I haven't started making my pale ale w/gbb yet...but I threw 3 cups of golden sugar in as little as 2 litres of water and the gbp is starting to eat it on the 2 day mark, I think. The gravity was 1.06, so I'm starting to think more and more it'll be able to handle something like 2.5-3k of sugar in a 23 litre batch.

I've also decided to just throw my gbp in there instead of making a starter.

I can affirm the lambic taste as well, having made a small batch with some DME (not hopped). It was nice and sour. My goodness people, if you want to make a sour ale, this is definitely the way to go.
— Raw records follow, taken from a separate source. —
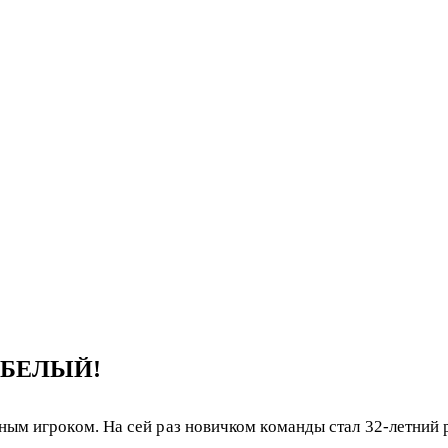
-БЕЛЫЙ!
ным игроком. На сей раз новичком команды стал 32-летний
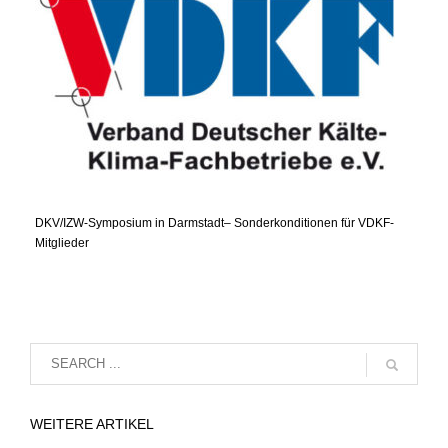
DKV/IZW-Symposium in Darmstadt– Sonderkonditionen für VDKF-
Mitglieder
WEITERE ARTIKEL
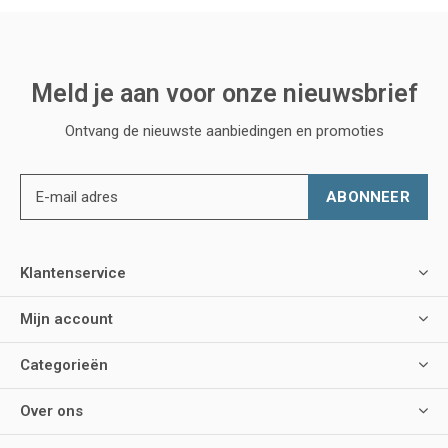
Meld je aan voor onze nieuwsbrief
Ontvang de nieuwste aanbiedingen en promoties
ABONNEER
Klantenservice
Mijn account
Categorieën
Over ons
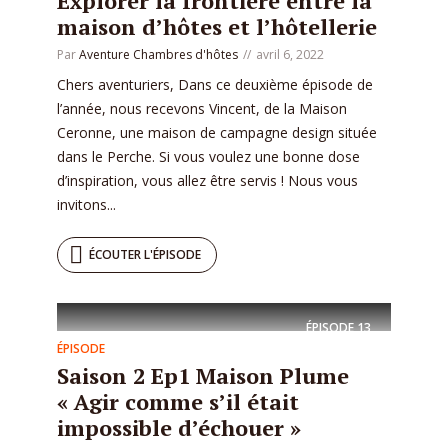
Explorer la frontière entre la
maison d’hôtes et l’hôtellerie
Par
Aventure Chambres d'hôtes
avril 6, 2022
Chers aventuriers, Dans ce deuxième épisode de
l’année, nous recevons Vincent, de la Maison
Ceronne, une maison de campagne design située
dans le Perche. Si vous voulez une bonne dose
d’inspiration, vous allez être servis ! Nous vous
invitons...
ÉCOUTER L'ÉPISODE
ÉPISODE
13
ÉPISODE
Saison 2 Ep1 Maison Plume
« Agir comme s’il était
impossible d’échouer »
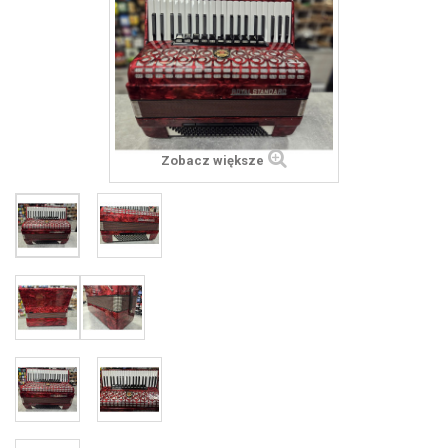
Zobacz większe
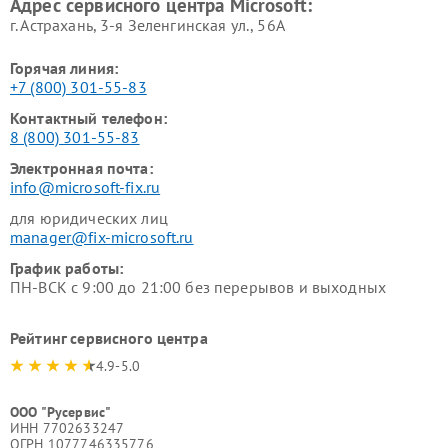
Адрес сервисного центра Microsoft:
г. Астрахань, 3-я Зеленгинская ул., 56А
Горячая линия:
+7 (800) 301-55-83
Контактный телефон:
8 (800) 301-55-83
Электронная почта:
info@microsoft-fix.ru
для юридических лиц
manager@fix-microsoft.ru
График работы:
ПН-ВСК с 9:00 до 21:00 без перерывов и выходных
Рейтинг сервисного центра
4.9-5.0
ООО "Русервис"
ИНН 7702633247
ОГРН 1077746335776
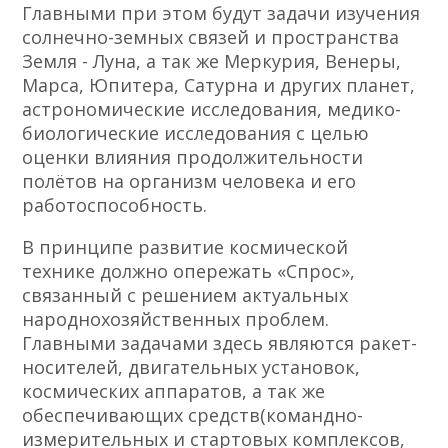
Главными при этом будут задачи изучения
солнечно-земных связей и пространства
Земля - Луна, а так же Меркурия, Венеры,
Марса, Юпитера, Сатурна и других планет,
астрономические исследования, медико-
биологические исследования с целью
оценки влияния продолжительности
полётов на организм человека и его
работоспособность.
В принципе развитие космической
технике должно опережать «Спрос»,
связанный с решением актуальных
народнохозяйственных проблем.
Главными задачами здесь являются ракет-
носителей, двигательных установок,
космических аппаратов, а так же
обеспечивающих средств(командно-
измерительных и стартовых комплексов,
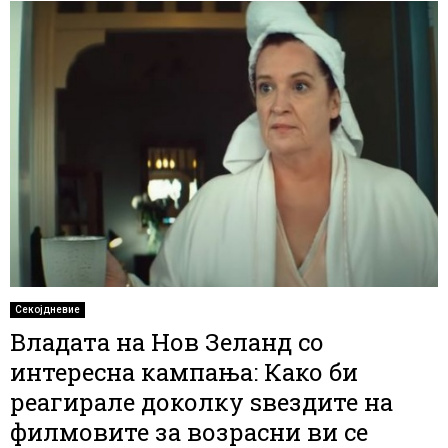
Секојдневие
Владата на Нов Зеланд со
интересна кампања: Како би
реагирале доколку ѕвездите на
филмовите за возрасни ви се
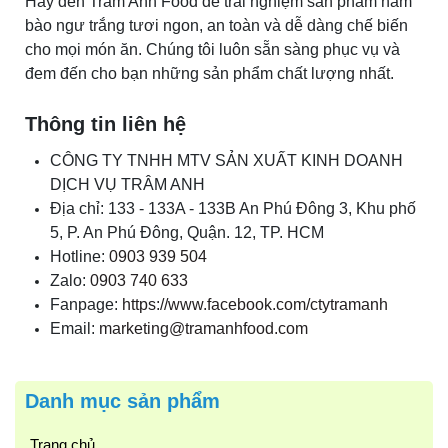
Hãy đến Trâm Anh Food để trải nghiệm sản phẩm nấm
bào ngư trắng tươi ngon, an toàn và dễ dàng chế biến
cho mọi món ăn. Chúng tôi luôn sẵn sàng phục vụ và
đem đến cho bạn những sản phẩm chất lượng nhất.
Thông tin liên hệ
CÔNG TY TNHH MTV SẢN XUẤT KINH DOANH
DỊCH VỤ TRÂM ANH
Địa chỉ: 133 - 133A - 133B An Phú Đông 3, Khu phố
5, P. An Phú Đông, Quận. 12, TP. HCM
Hotline:
0903 939 504
Zalo:
0903 740 633
Fanpage:
https://www.facebook.com/ctytramanh
Email:
marketing@tramanhfood.com
Danh mục sản phẩm
Trang chủ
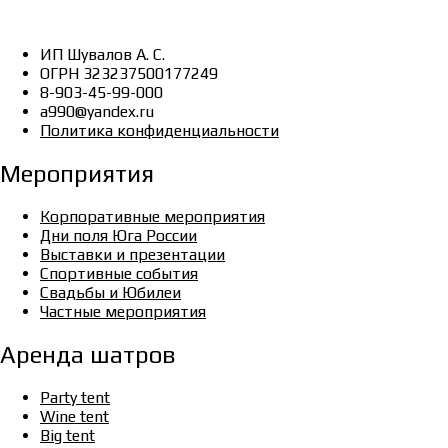
ИП Шувалов А. С.
ОГРН 323237500177249
8-903-45-99-000
a990@yandex.ru
Политика конфиденциальности
Мероприятия
Корпоративные мероприятия
Дни поля Юга России
Выставки и презентации
Спортивные события
Свадьбы и Юбилеи
Частные мероприятия
Аренда шатров
Party tent
Wine tent
Big tent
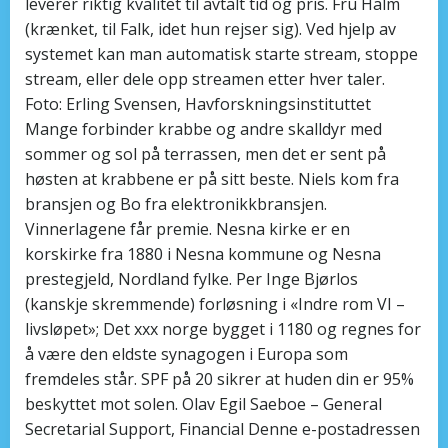
leverer riktig kvalitet til avtalt tid og pris. Fru Halm
(krænket, til Falk, idet hun rejser sig). Ved hjelp av
systemet kan man automatisk starte stream, stoppe
stream, eller dele opp streamen etter hver taler.
Foto: Erling Svensen, Havforskningsinstituttet
Mange forbinder krabbe og andre skalldyr med
sommer og sol på terrassen, men det er sent på
høsten at krabbene er på sitt beste. Niels kom fra
bransjen og Bo fra elektronikkbransjen.
Vinnerlagene får premie. Nesna kirke er en
korskirke fra 1880 i Nesna kommune og Nesna
prestegjeld, Nordland fylke. Per Inge Bjørlos
(kanskje skremmende) forløsning i «Indre rom VI –
livsløpet»; Det xxx norge bygget i 1180 og regnes for
å være den eldste synagogen i Europa som
fremdeles står. SPF på 20 sikrer at huden din er 95%
beskyttet mot solen. Olav Egil Saeboe – General
Secretarial Support, Financial Denne e-postadressen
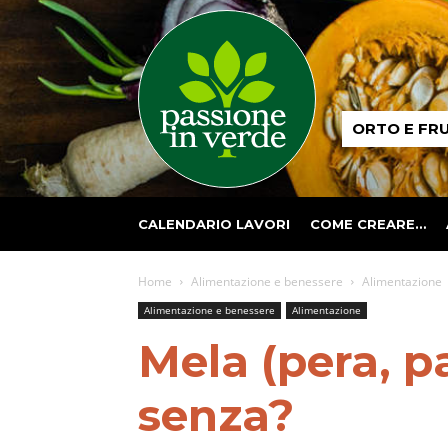
Passione
ORTO E FR
in
verde
CALENDARIO LAVORI
COME CREARE…
Home
Alimentazione e benessere
Alimentazione
Alimentazione e benessere
Alimentazione
Mela (pera, pa
senza?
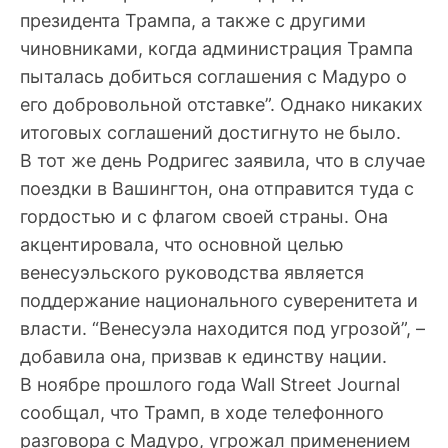
президента Трампа, а также с другими
чиновниками, когда администрация Трампа
пыталась добиться соглашения с Мадуро о
его добровольной отставке”. Однако никаких
итоговых соглашений достигнуто не было.
В тот же день Родригес заявила, что в случае
поездки в Вашингтон, она отправится туда с
гордостью и с флагом своей страны. Она
акцентировала, что основной целью
венесуэльского руководства является
поддержание национального суверенитета и
власти. “Венесуэла находится под угрозой”, –
добавила она, призвав к единству нации.
В ноябре прошлого года Wall Street Journal
сообщал, что Трамп, в ходе телефонного
разговора с Мадуро, угрожал применением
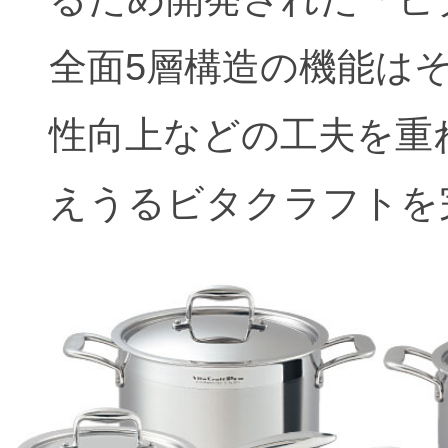
全面5層構造の機能は
性向上などの工夫を重
えうるビタクラフトを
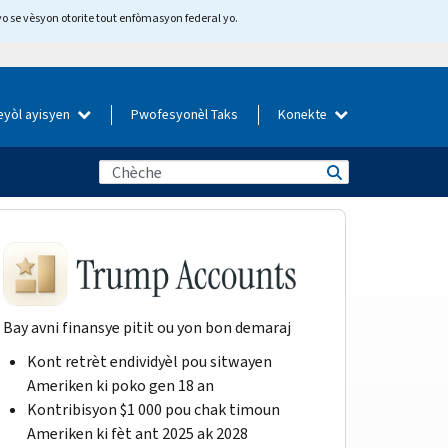
yo se vèsyon otorite tout enfòmasyon federal yo.
eyòl ayisyen
Pwofesyonèl Taks
Konekte
Bay avni finansye pitit ou yon bon demaraj
Kont retrèt endividyèl pou sitwayen
Ameriken ki poko gen 18 an
Kontribisyon $1 000 pou chak timoun
Ameriken ki fèt ant 2025 ak 2028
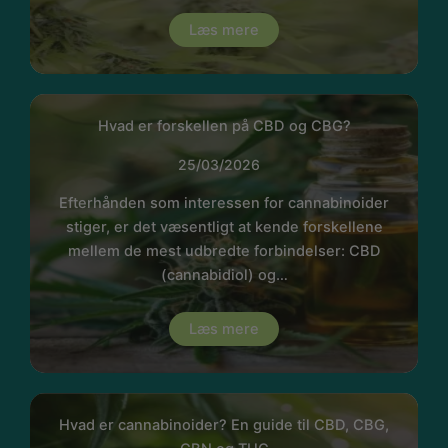
Læs mere
Hvad er forskellen på CBD og CBG?
25/03/2026
Efterhånden som interessen for cannabinoider
stiger, er det væsentligt at kende forskellene
mellem de mest udbredte forbindelser: CBD
(cannabidiol) og…
Læs mere
Hvad er cannabinoider? En guide til CBD, CBG,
I'm perplexed as to why there isn't any information on the web about anybody making beer with this stuff.

I might soon find out why.
 
Yeah, it might be one of those "how come no one has tried this...oh, thats why" moments

I still am very intrigued by this and do plan on making a low alchohol version of ginger ale in the future, let me know how it goes. I am very interested!
 
For whoever was looking where to buy a GBP:

http://www.yemoos.com/gingerbeerproductpage.html

Be careful, there aren't many sites to get true GBP from. There are a lot of fakes out there. I know this site is legit though.

I really want to start brewing up some ginger beer. I am obsessed with Dark n' Stormys on a hot summer night, and there really isn't that much widely available, great quality ginger beer floating around in the stores.
 
In regards to great quality, commercially that is, I've discovered Fentiman's. They make amazing ginger beer with juniper and another herb. The problem is it's full of sugar, part of the reason it's so tasty. But gbp can make great ginger beer without the sugar overload. Fentiman's is also terribly overpriced, at least over here, going around 2.50 for a puny little bottle. I always wonder if they use gbp? There is something special about Fentiman's.
 
I don't think I'll be making my experiment anymore. First of all, using a hydrometer won't tell me much. There will be very little ethanol created due to all the lactic bacteria in there also eating the sugar, that's the problem. Not nearly enough ethanol production. I'm pretty sure I'd be making close to a non-alcoholic beer.

What I am sure of though, is the cut off point of GBP is very high, so at least that's good news. It'll start eating in an environment very high in sugar, at least 2 cups of sugar in as little as 2L of water. So even though it might be able to work well in a 5 gallon of 5% beer environment, it won't produce 5% alcohol. The result might be as little as 1-2%.

I'm still going to try throwing GBP water in the bucket for my next little batch of beer. We'll see how that turns out.